Más Grecia que Escocia

Por más que intenten vender que el ejemplo de lo que debería ser el proceso soberanista de Catalunya es lo que sucedió en Escocia, la verdad es que el pseudoreferendum de Artur Mas es más parecido a la obra teatral que hizo Tsipras en Grecia, es decir, a pedir al pueblo que vote en una direción para, supuestamente, dar una señal de fuerza que no será tal. De hecho, incluso el aún presidente ha llegado a decir que una amplia mayoría del Junts pel Sí haría más fácil que la Unión Europea aceptara la independencia de Catalunya.

¿De dónde saca eso Mas? Más allá de que independencia legalmente no puede haber, los plazos para ingresar son los que son y los países que ya están dentro de ella tienen derecho a veto, es decir, solamente con que un país se opusiera a la entrada de un nuevo estado a la Unión, éste no podría entrar nunca.

Tsipras hizo votar a los griegos un No a la negociación con la UE y al final no pudo cumplir lo que dijo. Las normas son las normas y las leyes son las leyes y que Mas y los suyos quieran la independencia es lícitio, pero eso solamente se puede conseguir en el Congreso de los Diputados y no en un parlamento regional. Catalunya no puede independizarse de España por el mismo motivo que Murcia no puede salirse de la OTAN, la Rioja de la Unión Europea o Galicia no puede declararle la guerra a los Estados Unidos. No tienen competencias para ello, es así de simple.

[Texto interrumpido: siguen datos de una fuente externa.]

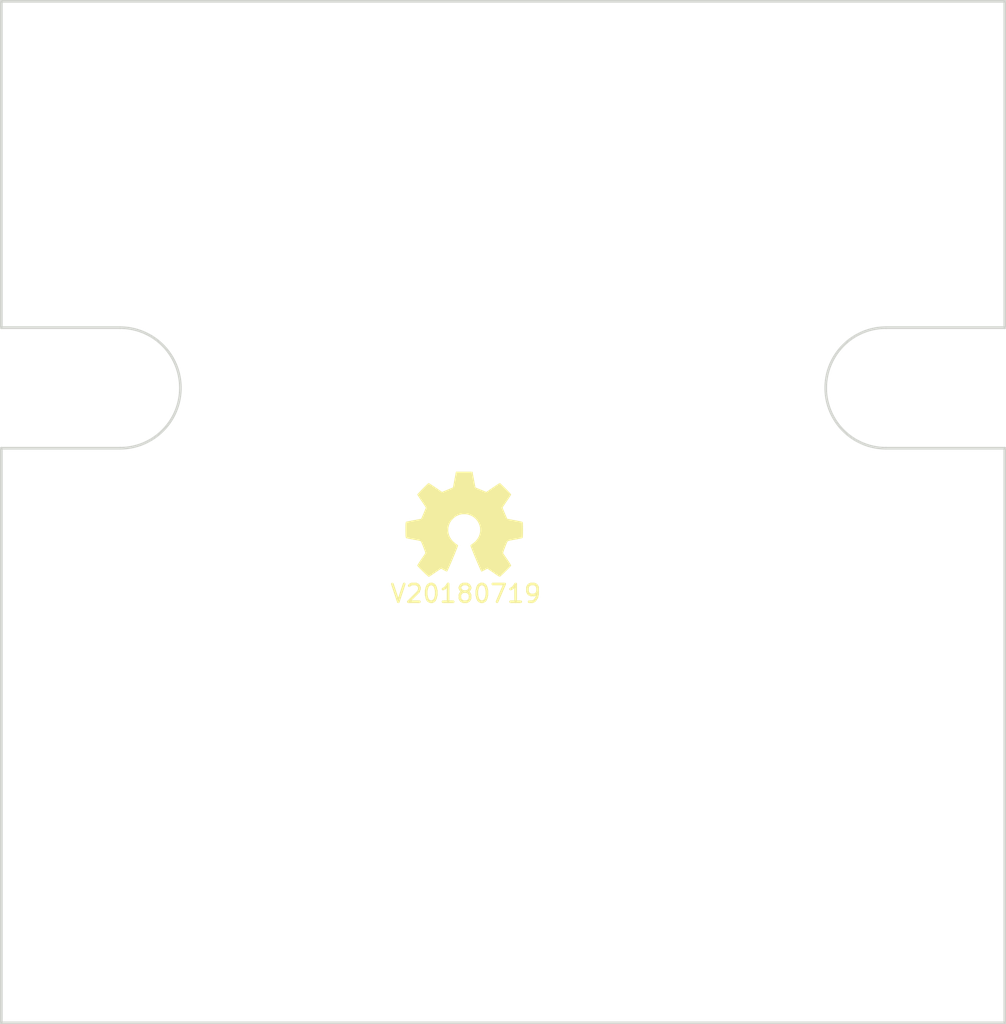
<source format=kicad_pcb>
(kicad_pcb (version 4) (host pcbnew 4.0.7-e2-6376~61~ubuntu18.04.1)

  (general
    (links 0)
    (no_connects 0)
    (area 24.524999 97.892306 152.448429 187.075001)
    (thickness 1.6)
    (drawings 12)
    (tracks 0)
    (zones 0)
    (modules 6)
    (nets 1)
  )

  (page A4)
  (layers
    (0 F.Cu signal)
    (31 B.Cu signal)
    (32 B.Adhes user)
    (33 F.Adhes user)
    (34 B.Paste user)
    (35 F.Paste user)
    (36 B.SilkS user)
    (37 F.SilkS user)
    (38 B.Mask user)
    (39 F.Mask user)
    (40 Dwgs.User user)
    (41 Cmts.User user)
    (42 Eco1.User user)
    (43 Eco2.User user)
    (44 Edge.Cuts user)
    (45 Margin user)
    (46 B.CrtYd user)
    (47 F.CrtYd user)
    (48 B.Fab user)
    (49 F.Fab user)
  )

  (setup
    (last_trace_width 0.127)
    (user_trace_width 0.15)
    (user_trace_width 0.2)
    (user_trace_width 0.3)
    (user_trace_width 0.4)
    (user_trace_width 0.6)
    (user_trace_width 1)
    (user_trace_width 1.5)
    (user_trace_width 2)
    (trace_clearance 0.127)
    (zone_clearance 0.508)
    (zone_45_only no)
    (trace_min 0.127)
    (segment_width 0.2)
    (edge_width 0.15)
    (via_size 0.6)
    (via_drill 0.3)
    (via_min_size 0.6)
    (via_min_drill 0.3)
    (user_via 0.6 0.3)
    (user_via 0.65 0.4)
    (user_via 0.75 0.6)
    (user_via 0.95 0.8)
    (user_via 1.3 1)
    (user_via 1.5 1.2)
    (user_via 1.7 1.4)
    (user_via 1.9 1.6)
    (uvia_size 0.6)
    (uvia_drill 0.3)
    (uvias_allowed no)
    (uvia_min_size 0.381)
    (uvia_min_drill 0.254)
    (pcb_text_width 0.3)
    (pcb_text_size 1.5 1.5)
    (mod_edge_width 0.15)
    (mod_text_size 1 1)
    (mod_text_width 0.15)
    (pad_size 1.524 1.524)
    (pad_drill 0.762)
    (pad_to_mask_clearance 0.2)
    (aux_axis_origin 0 0)
    (visible_elements FFFFFF7F)
    (pcbplotparams
      (layerselection 0x00030_80000001)
      (usegerberextensions false)
      (excludeedgelayer true)
      (linewidth 0.100000)
      (plotframeref false)
      (viasonmask false)
      (mode 1)
      (useauxorigin false)
      (hpglpennumber 1)
      (hpglpenspeed 20)
      (hpglpendiameter 15)
      (hpglpenoverlay 2)
      (psnegative false)
      (psa4output false)
      (plotreference true)
      (plotvalue true)
      (plotinvisibletext false)
      (padsonsilk false)
      (subtractmaskfromsilk false)
      (outputformat 1)
      (mirror false)
      (drillshape 1)
      (scaleselection 1)
      (outputdirectory ""))
  )

  (net 0 "")

  (net_class Default "This is the default net class."
    (clearance 0.127)
    (trace_width 0.127)
    (via_dia 0.6)
    (via_drill 0.3)
    (uvia_dia 0.6)
    (uvia_drill 0.3)
  )

  (module Symbols:OSHW-Symbol_6.7x6mm_SilkScreen (layer F.Cu) (tedit 0) (tstamp 5A135134)
    (at 50.7 158.9)
    (descr "Open Source Hardware Symbol")
    (tags "Logo Symbol OSHW")
    (path /5A135869)
    (attr virtual)
    (fp_text reference N1 (at 0 0) (layer F.SilkS) hide
      (effects (font (size 1 1) (thickness 0.15)))
    )
    (fp_text value OHWLOGO (at 0.75 0) (layer F.Fab) hide
      (effects (font (size 1 1) (thickness 0.15)))
    )
    (fp_poly (pts (xy 0.555814 -2.531069) (xy 0.639635 -2.086445) (xy 0.94892 -1.958947) (xy 1.258206 -1.831449)
      (xy 1.629246 -2.083754) (xy 1.733157 -2.154004) (xy 1.827087 -2.216728) (xy 1.906652 -2.269062)
      (xy 1.96747 -2.308143) (xy 2.005157 -2.331107) (xy 2.015421 -2.336058) (xy 2.03391 -2.323324)
      (xy 2.07342 -2.288118) (xy 2.129522 -2.234938) (xy 2.197787 -2.168282) (xy 2.273786 -2.092646)
      (xy 2.353092 -2.012528) (xy 2.431275 -1.932426) (xy 2.503907 -1.856836) (xy 2.566559 -1.790255)
      (xy 2.614803 -1.737182) (xy 2.64421 -1.702113) (xy 2.651241 -1.690377) (xy 2.641123 -1.66874)
      (xy 2.612759 -1.621338) (xy 2.569129 -1.552807) (xy 2.513218 -1.467785) (xy 2.448006 -1.370907)
      (xy 2.410219 -1.31565) (xy 2.341343 -1.214752) (xy 2.28014 -1.123701) (xy 2.229578 -1.04703)
      (xy 2.192628 -0.989272) (xy 2.172258 -0.954957) (xy 2.169197 -0.947746) (xy 2.176136 -0.927252)
      (xy 2.195051 -0.879487) (xy 2.223087 -0.811168) (xy 2.257391 -0.729011) (xy 2.295109 -0.63973)
      (xy 2.333387 -0.550042) (xy 2.36937 -0.466662) (xy 2.400206 -0.396306) (xy 2.423039 -0.34569)
      (xy 2.435017 -0.321529) (xy 2.435724 -0.320578) (xy 2.454531 -0.315964) (xy 2.504618 -0.305672)
      (xy 2.580793 -0.290713) (xy 2.677865 -0.272099) (xy 2.790643 -0.250841) (xy 2.856442 -0.238582)
      (xy 2.97695 -0.215638) (xy 3.085797 -0.193805) (xy 3.177476 -0.174278) (xy 3.246481 -0.158252)
      (xy 3.287304 -0.146921) (xy 3.295511 -0.143326) (xy 3.303548 -0.118994) (xy 3.310033 -0.064041)
      (xy 3.31497 0.015108) (xy 3.318364 0.112026) (xy 3.320218 0.220287) (xy 3.320538 0.333465)
      (xy 3.319327 0.445135) (xy 3.31659 0.548868) (xy 3.312331 0.638241) (xy 3.306555 0.706826)
      (xy 3.299267 0.748197) (xy 3.294895 0.75681) (xy 3.268764 0.767133) (xy 3.213393 0.781892)
      (xy 3.136107 0.799352) (xy 3.04423 0.81778) (xy 3.012158 0.823741) (xy 2.857524 0.852066)
      (xy 2.735375 0.874876) (xy 2.641673 0.89308) (xy 2.572384 0.907583) (xy 2.523471 0.919292)
      (xy 2.490897 0.929115) (xy 2.470628 0.937956) (xy 2.458626 0.946724) (xy 2.456947 0.948457)
      (xy 2.440184 0.976371) (xy 2.414614 1.030695) (xy 2.382788 1.104777) (xy 2.34726 1.191965)
      (xy 2.310583 1.285608) (xy 2.275311 1.379052) (xy 2.243996 1.465647) (xy 2.219193 1.53874)
      (xy 2.203454 1.591678) (xy 2.199332 1.617811) (xy 2.199676 1.618726) (xy 2.213641 1.640086)
      (xy 2.245322 1.687084) (xy 2.291391 1.754827) (xy 2.348518 1.838423) (xy 2.413373 1.932982)
      (xy 2.431843 1.959854) (xy 2.497699 2.057275) (xy 2.55565 2.146163) (xy 2.602538 2.221412)
      (xy 2.635207 2.27792) (xy 2.6505 2.310581) (xy 2.651241 2.314593) (xy 2.638392 2.335684)
      (xy 2.602888 2.377464) (xy 2.549293 2.435445) (xy 2.482171 2.505135) (xy 2.406087 2.582045)
      (xy 2.325604 2.661683) (xy 2.245287 2.739561) (xy 2.169699 2.811186) (xy 2.103405 2.87207)
      (xy 2.050969 2.917721) (xy 2.016955 2.94365) (xy 2.007545 2.947883) (xy 1.985643 2.937912)
      (xy 1.9408 2.91102) (xy 1.880321 2.871736) (xy 1.833789 2.840117) (xy 1.749475 2.782098)
      (xy 1.649626 2.713784) (xy 1.549473 2.645579) (xy 1.495627 2.609075) (xy 1.313371 2.4858)
      (xy 1.160381 2.56852) (xy 1.090682 2.604759) (xy 1.031414 2.632926) (xy 0.991311 2.648991)
      (xy 0.981103 2.651226) (xy 0.968829 2.634722) (xy 0.944613 2.588082) (xy 0.910263 2.515609)
      (xy 0.867588 2.421606) (xy 0.818394 2.310374) (xy 0.76449 2.186215) (xy 0.707684 2.053432)
      (xy 0.649782 1.916327) (xy 0.592593 1.779202) (xy 0.537924 1.646358) (xy 0.487584 1.522098)
      (xy 0.44338 1.410725) (xy 0.407119 1.316539) (xy 0.380609 1.243844) (xy 0.365658 1.196941)
      (xy 0.363254 1.180833) (xy 0.382311 1.160286) (xy 0.424036 1.126933) (xy 0.479706 1.087702)
      (xy 0.484378 1.084599) (xy 0.628264 0.969423) (xy 0.744283 0.835053) (xy 0.83143 0.685784)
      (xy 0.888699 0.525913) (xy 0.915086 0.359737) (xy 0.909585 0.191552) (xy 0.87119 0.025655)
      (xy 0.798895 -0.133658) (xy 0.777626 -0.168513) (xy 0.666996 -0.309263) (xy 0.536302 -0.422286)
      (xy 0.390064 -0.506997) (xy 0.232808 -0.562806) (xy 0.069057 -0.589126) (xy -0.096667 -0.58537)
      (xy -0.259838 -0.55095) (xy -0.415935 -0.485277) (xy -0.560433 -0.387765) (xy -0.605131 -0.348187)
      (xy -0.718888 -0.224297) (xy -0.801782 -0.093876) (xy -0.858644 0.052315) (xy -0.890313 0.197088)
      (xy -0.898131 0.35986) (xy -0.872062 0.52344) (xy -0.814755 0.682298) (xy -0.728856 0.830906)
      (xy -0.617014 0.963735) (xy -0.481877 1.075256) (xy -0.464117 1.087011) (xy -0.40785 1.125508)
      (xy -0.365077 1.158863) (xy -0.344628 1.18016) (xy -0.344331 1.180833) (xy -0.348721 1.203871)
      (xy -0.366124 1.256157) (xy -0.394732 1.33339) (xy -0.432735 1.431268) (xy -0.478326 1.545491)
      (xy -0.529697 1.671758) (xy -0.585038 1.805767) (xy -0.642542 1.943218) (xy -0.700399 2.079808)
      (xy -0.756802 2.211237) (xy -0.809942 2.333205) (xy -0.85801 2.441409) (xy -0.899199 2.531549)
      (xy -0.931699 2.599323) (xy -0.953703 2.64043) (xy -0.962564 2.651226) (xy -0.98964 2.642819)
      (xy -1.040303 2.620272) (xy -1.105817 2.587613) (xy -1.141841 2.56852) (xy -1.294832 2.4858)
      (xy -1.477088 2.609075) (xy -1.570125 2.672228) (xy -1.671985 2.741727) (xy -1.767438 2.807165)
      (xy -1.81525 2.840117) (xy -1.882495 2.885273) (xy -1.939436 2.921057) (xy -1.978646 2.942938)
      (xy -1.991381 2.947563) (xy -2.009917 2.935085) (xy -2.050941 2.900252) (xy -2.110475 2.846678)
      (xy -2.184542 2.777983) (xy -2.269165 2.697781) (xy -2.322685 2.646286) (xy -2.416319 2.554286)
      (xy -2.497241 2.471999) (xy -2.562177 2.402945) (xy -2.607858 2.350644) (xy -2.631011 2.318616)
      (xy -2.633232 2.312116) (xy -2.622924 2.287394) (xy -2.594439 2.237405) (xy -2.550937 2.167212)
      (xy -2.495577 2.081875) (xy -2.43152 1.986456) (xy -2.413303 1.959854) (xy -2.346927 1.863167)
      (xy -2.287378 1.776117) (xy -2.237984 1.703595) (xy -2.202075 1.650493) (xy -2.182981 1.621703)
      (xy -2.181136 1.618726) (xy -2.183895 1.595782) (xy -2.198538 1.545336) (xy -2.222513 1.474041)
      (xy -2.253266 1.388547) (xy -2.288244 1.295507) (xy -2.324893 1.201574) (xy -2.360661 1.113399)
      (xy -2.392994 1.037634) (xy -2.419338 0.980931) (xy -2.437142 0.949943) (xy -2.438407 0.948457)
      (xy -2.449294 0.939601) (xy -2.467682 0.930843) (xy -2.497606 0.921277) (xy -2.543103 0.909996)
      (xy -2.608209 0.896093) (xy -2.696961 0.878663) (xy -2.813393 0.856798) (xy -2.961542 0.829591)
      (xy -2.993618 0.823741) (xy -3.088686 0.805374) (xy -3.171565 0.787405) (xy -3.23493 0.771569)
      (xy -3.271458 0.7596) (xy -3.276356 0.75681) (xy -3.284427 0.732072) (xy -3.290987 0.67679)
      (xy -3.296033 0.597389) (xy -3.299559 0.500296) (xy -3.301561 0.391938) (xy -3.302036 0.27874)
      (xy -3.300977 0.167128) (xy -3.298382 0.063529) (xy -3.294246 -0.025632) (xy -3.288563 -0.093928)
      (xy -3.281331 -0.134934) (xy -3.276971 -0.143326) (xy -3.252698 -0.151792) (xy -3.197426 -0.165565)
      (xy -3.116662 -0.18345) (xy -3.015912 -0.204252) (xy -2.900683 -0.226777) (xy -2.837902 -0.238582)
      (xy -2.718787 -0.260849) (xy -2.612565 -0.281021) (xy -2.524427 -0.298085) (xy -2.459566 -0.311031)
      (xy -2.423174 -0.318845) (xy -2.417184 -0.320578) (xy -2.407061 -0.34011) (xy -2.385662 -0.387157)
      (xy -2.355839 -0.454997) (xy -2.320445 -0.536909) (xy -2.282332 -0.626172) (xy -2.244353 -0.716065)
      (xy -2.20936 -0.799865) (xy -2.180206 -0.870853) (xy -2.159743 -0.922306) (xy -2.150823 -0.947503)
      (xy -2.150657 -0.948604) (xy -2.160769 -0.968481) (xy -2.189117 -1.014223) (xy -2.232723 -1.081283)
      (xy -2.288606 -1.165116) (xy -2.353787 -1.261174) (xy -2.391679 -1.31635) (xy -2.460725 -1.417519)
      (xy -2.52205 -1.50937) (xy -2.572663 -1.587256) (xy -2.609571 -1.646531) (xy -2.629782 -1.682549)
      (xy -2.632701 -1.690623) (xy -2.620153 -1.709416) (xy -2.585463 -1.749543) (xy -2.533063 -1.806507)
      (xy -2.467384 -1.875815) (xy -2.392856 -1.952969) (xy -2.313913 -2.033475) (xy -2.234983 -2.112837)
      (xy -2.1605 -2.18656) (xy -2.094894 -2.250148) (xy -2.042596 -2.299106) (xy -2.008039 -2.328939)
      (xy -1.996478 -2.336058) (xy -1.977654 -2.326047) (xy -1.932631 -2.297922) (xy -1.865787 -2.254546)
      (xy -1.781499 -2.198782) (xy -1.684144 -2.133494) (xy -1.610707 -2.083754) (xy -1.239667 -1.831449)
      (xy -0.621095 -2.086445) (xy -0.537275 -2.531069) (xy -0.453454 -2.975693) (xy 0.471994 -2.975693)
      (xy 0.555814 -2.531069)) (layer F.SilkS) (width 0.01))
  )

  (module SquantorLabels:Label_version (layer F.Cu) (tedit 59D3ED5E) (tstamp 5A135138)
    (at 50.8 162.8)
    (path /5A1357A5)
    (fp_text reference N2 (at 0 2) (layer F.Fab) hide
      (effects (font (size 1 1) (thickness 0.15)))
    )
    (fp_text value V20180719 (at 0 0) (layer F.SilkS)
      (effects (font (size 1 1) (thickness 0.15)))
    )
  )

  (module SquantorPcbOutline:MountingHole_3.2mm_no_metal locked (layer F.Cu) (tedit 5B50D1B0) (tstamp 5B50D9E4)
    (at 38.9 144.2)
    (path /5B50D036)
    (fp_text reference H1 (at 0 -3) (layer F.SilkS) hide
      (effects (font (size 1 1) (thickness 0.15)))
    )
    (fp_text value Drill_Hole_no_metal (at 0 3) (layer F.Fab) hide
      (effects (font (size 1 1) (thickness 0.15)))
    )
    (pad "" np_thru_hole circle (at 0 0) (size 3.2 3.2) (drill 3.2) (layers *.Cu *.Mask))
  )

  (module SquantorPcbOutline:MountingHole_3.2mm_no_metal locked (layer F.Cu) (tedit 5B50D19B) (tstamp 5B50D9E9)
    (at 66.9 144.2)
    (path /5B50D091)
    (fp_text reference H2 (at 0 -3) (layer F.SilkS) hide
      (effects (font (size 1 1) (thickness 0.15)))
    )
    (fp_text value Drill_Hole_no_metal (at 0 3) (layer F.Fab) hide
      (effects (font (size 1 1) (thickness 0.15)))
    )
    (pad "" np_thru_hole circle (at 0 0) (size 3.2 3.2) (drill 3.2) (layers *.Cu *.Mask))
  )

  (module SquantorPcbOutline:MountingHole_3.2mm_no_metal locked (layer F.Cu) (tedit 5B50D1B9) (tstamp 5B50D9EE)
    (at 38.9 172.2)
    (path /5B50D0D9)
    (fp_text reference H3 (at 0 -3) (layer F.SilkS) hide
      (effects (font (size 1 1) (thickness 0.15)))
    )
    (fp_text value Drill_Hole_no_metal (at 0 3) (layer F.Fab) hide
      (effects (font (size 1 1) (thickness 0.15)))
    )
    (pad "" np_thru_hole circle (at 0 0) (size 3.2 3.2) (drill 3.2) (layers *.Cu *.Mask))
  )

  (module SquantorPcbOutline:MountingHole_3.2mm_no_metal locked (layer F.Cu) (tedit 5B50D1C2) (tstamp 5B50D9F3)
    (at 66.9 172.2)
    (path /5B50D104)
    (fp_text reference H4 (at 0 -3) (layer F.SilkS) hide
      (effects (font (size 1 1) (thickness 0.15)))
    )
    (fp_text value Drill_Hole_no_metal (at 0 3) (layer F.Fab) hide
      (effects (font (size 1 1) (thickness 0.15)))
    )
    (pad "" np_thru_hole circle (at 0 0) (size 3.2 3.2) (drill 3.2) (layers *.Cu *.Mask))
  )

  (gr_arc (start 74.5 151.2) (end 74.5 154.6) (angle 180) (layer Edge.Cuts) (width 0.15) (tstamp 5B50DA52))
  (gr_arc (start 31.3 151.2) (end 31.3 147.8) (angle 180) (layer Edge.Cuts) (width 0.15))
  (gr_line (start 24.6 147.8) (end 24.6 129.4) (layer Edge.Cuts) (width 0.15))
  (gr_line (start 31.3 147.8) (end 24.6 147.8) (layer Edge.Cuts) (width 0.15))
  (gr_line (start 24.6 154.6) (end 31.3 154.6) (layer Edge.Cuts) (width 0.15))
  (gr_line (start 24.6 187) (end 24.6 154.6) (layer Edge.Cuts) (width 0.15))
  (gr_line (start 81.2 187) (end 24.6 187) (layer Edge.Cuts) (width 0.15))
  (gr_line (start 81.2 154.6) (end 81.2 187) (layer Edge.Cuts) (width 0.15))
  (gr_line (start 74.5 154.6) (end 81.2 154.6) (layer Edge.Cuts) (width 0.15))
  (gr_line (start 81.2 147.8) (end 74.5 147.8) (layer Edge.Cuts) (width 0.15))
  (gr_line (start 81.2 129.4) (end 81.2 147.8) (layer Edge.Cuts) (width 0.15))
  (gr_line (start 24.6 129.4) (end 81.2 129.4) (layer Edge.Cuts) (width 0.15))

)

</source>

Como Tsipras, el President de la Generalitat está engañando a su pueblo, convocó las elecciones catalanas del 27 de septiembre con una llamada a convertir los comicios en un plebiscito sobre el futuro de Cataluña. Sólo las fuerzas políticas independentistas admiten este carácter de “plebiscito”, una palabra que no consta en el Decreto de Convocatoria para evitar su impugnación por parte del gobierno central. El objetivo de Convergència y ERC es que la lista Junts pel Sí consiga una mayoría absoluta de escaños, con lo que se consideraría legitimada para avanzar hacia la independencia. No obstante, no aclara ni el porcentaje de votos necesario ni los pasos concretos a seguir tras las elecciones.

Lo mejor de toda esta charlotada es que las reglas se cambian o se transforman según interese. El coordinador general de Convergència, Josep Rull, decía en EL PAÍS que lo ideal para sentirse respaldados para iniciar el proceso era que los votos de Junts pel Sí y CUP sumasen mayoría, pero que no era imprescindible. Es decir, metían en su saco los votos que son de otro partido.

Pese a ello, el diputado de la CUP, David Fernández, defiende que es necesaria una mayoría en votos y escaños e, incluso, ha cifrado el umbral a partir del cual se podría declarar la independencia: un 55% de los votos. La  ley d’Hondt por la que se adjudican los escaños hace factibles las mayorías absolutas en escaños sin que haya un 51% de los votos. Esto se acentúa por la discriminación positiva de las provincias menos pobladas a la hora de la adjudicación de escaños.

De modo que Mas no tiene hechas aún las leyes, pero sí las trampas. Como Tsipras, Catalunya empieza a parecerse a Grecia con todo lo que eso conlleva.